- _THE TASK_
Work through the entries below line by line and give the number of lines with the string "down", nothing else.

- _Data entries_
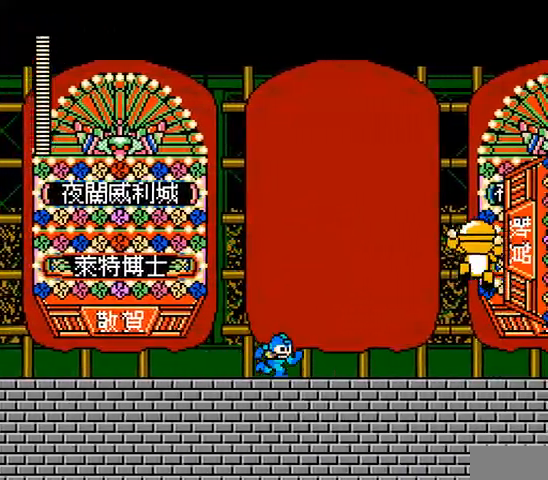
{"buttons": ["A"], "events": [[167, "B", "down"], [400, "B", "up"], [433, "A", "up"], [500, "A", "down"]]}
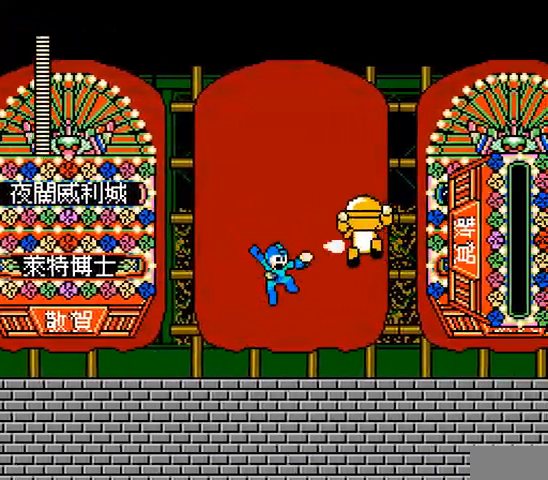
{"buttons": ["A"], "events": [[67, "A", "up"], [167, "A", "down"]]}
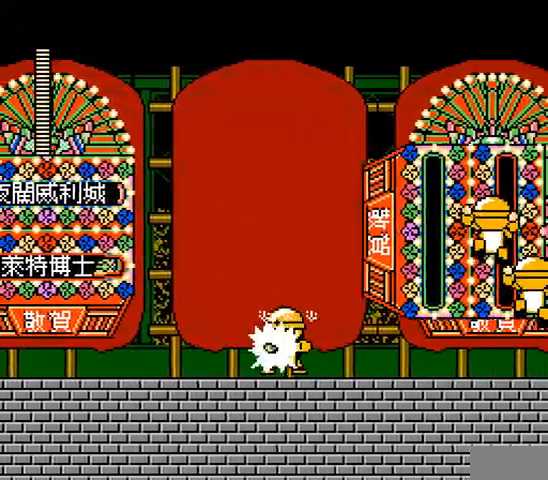
{"buttons": ["A"], "events": [[367, "A", "up"], [467, "A", "down"]]}
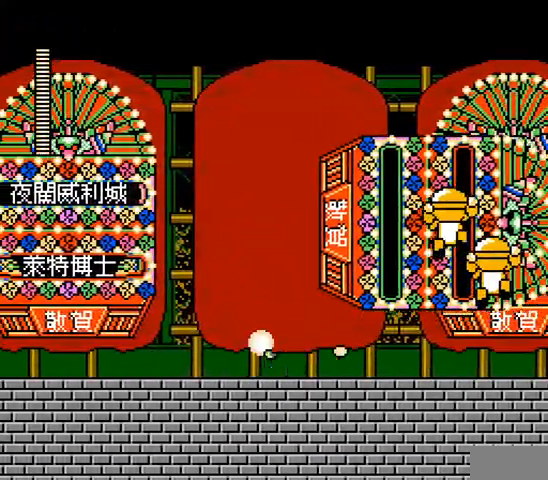
{"buttons": ["A", "C"], "events": [[33, "A", "up"], [100, "A", "down"], [500, "C", "down"]]}
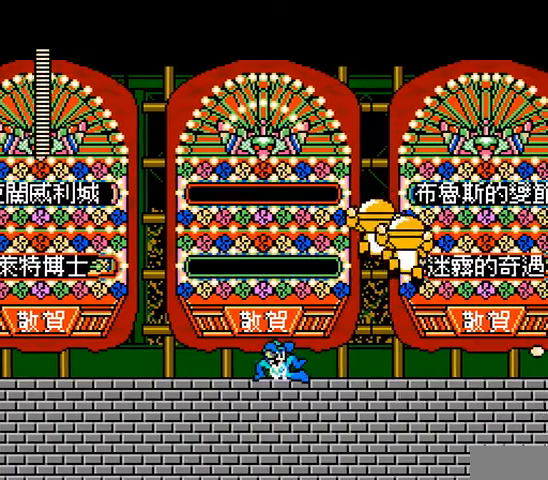
{"buttons": ["A", "C"], "events": [[200, "C", "up"], [467, "C", "down"]]}
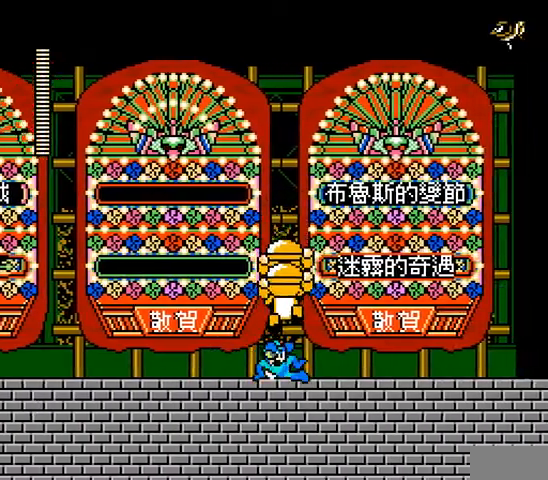
{"buttons": ["A"], "events": [[200, "C", "up"]]}
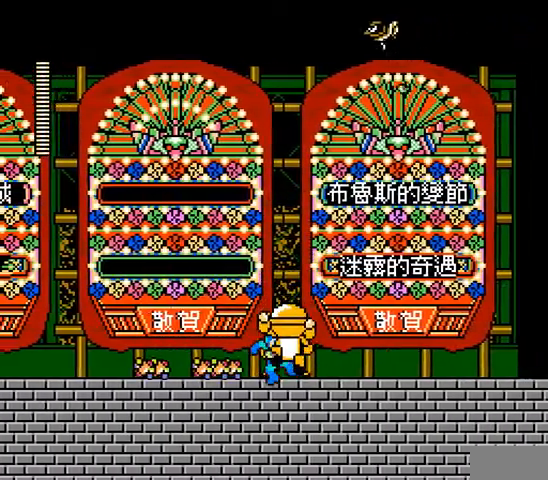
{"buttons": ["A", "C"], "events": [[100, "C", "down"], [300, "C", "up"], [467, "C", "down"]]}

- _ANSWER FOR THE TASK_
6